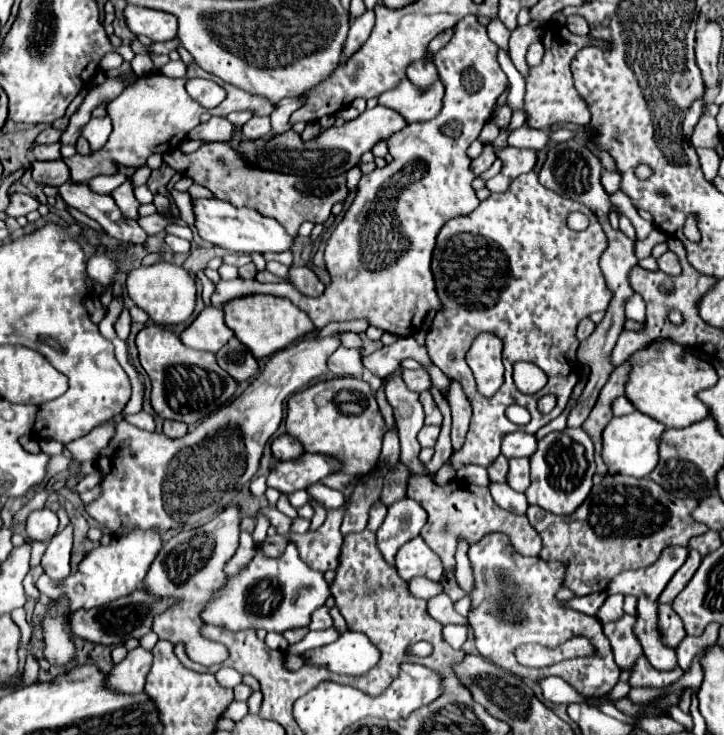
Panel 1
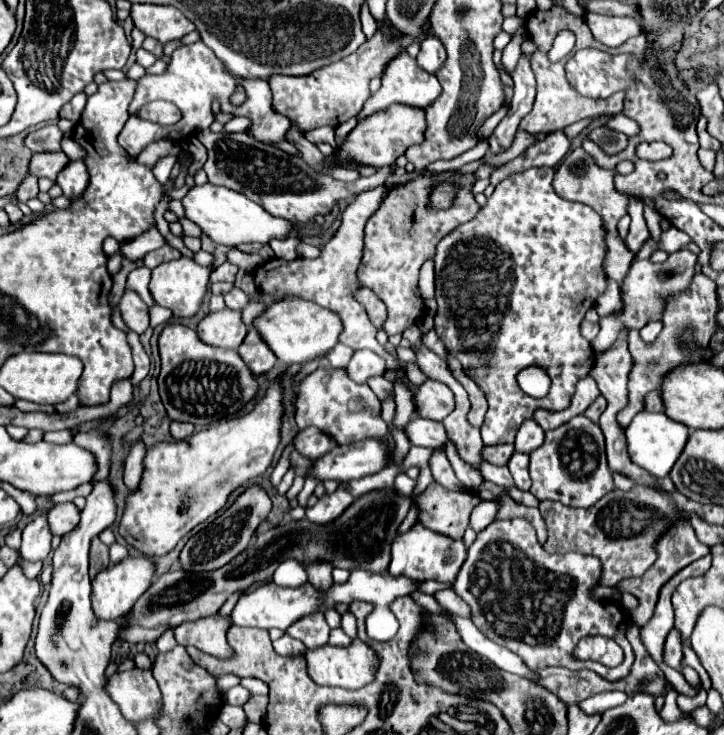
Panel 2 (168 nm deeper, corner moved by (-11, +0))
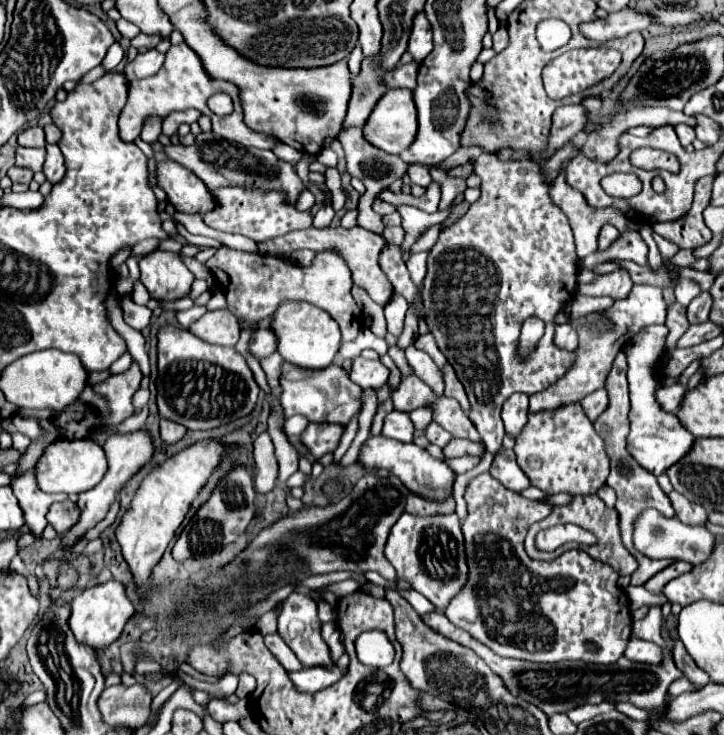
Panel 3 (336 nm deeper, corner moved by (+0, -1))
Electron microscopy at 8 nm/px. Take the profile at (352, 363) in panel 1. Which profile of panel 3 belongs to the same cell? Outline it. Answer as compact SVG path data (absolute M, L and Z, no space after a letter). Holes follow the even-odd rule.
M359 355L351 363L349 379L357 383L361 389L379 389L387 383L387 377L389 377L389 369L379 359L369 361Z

━━━━━━━━━━

Directions for this task — The data must be reproduced exactly, and no picture may appear in the copy.

Worked solution —
Panel 1
Panel 2 (168 nm deeper, corner moved by (-11, +0))
Panel 3 (336 nm deeper, corner moved by (+0, -1))
Electron microscopy at 8 nm/px. Take the profile at (352, 363) in panel 1. Which profile of panel 3 belongs to the same cell? Outline it. Answer as compact SVG path data (absolute M, L and Z, no space after a letter). Holes follow the even-odd rule.
M359 355L351 363L349 379L357 383L361 389L379 389L387 383L387 377L389 377L389 369L379 359L369 361Z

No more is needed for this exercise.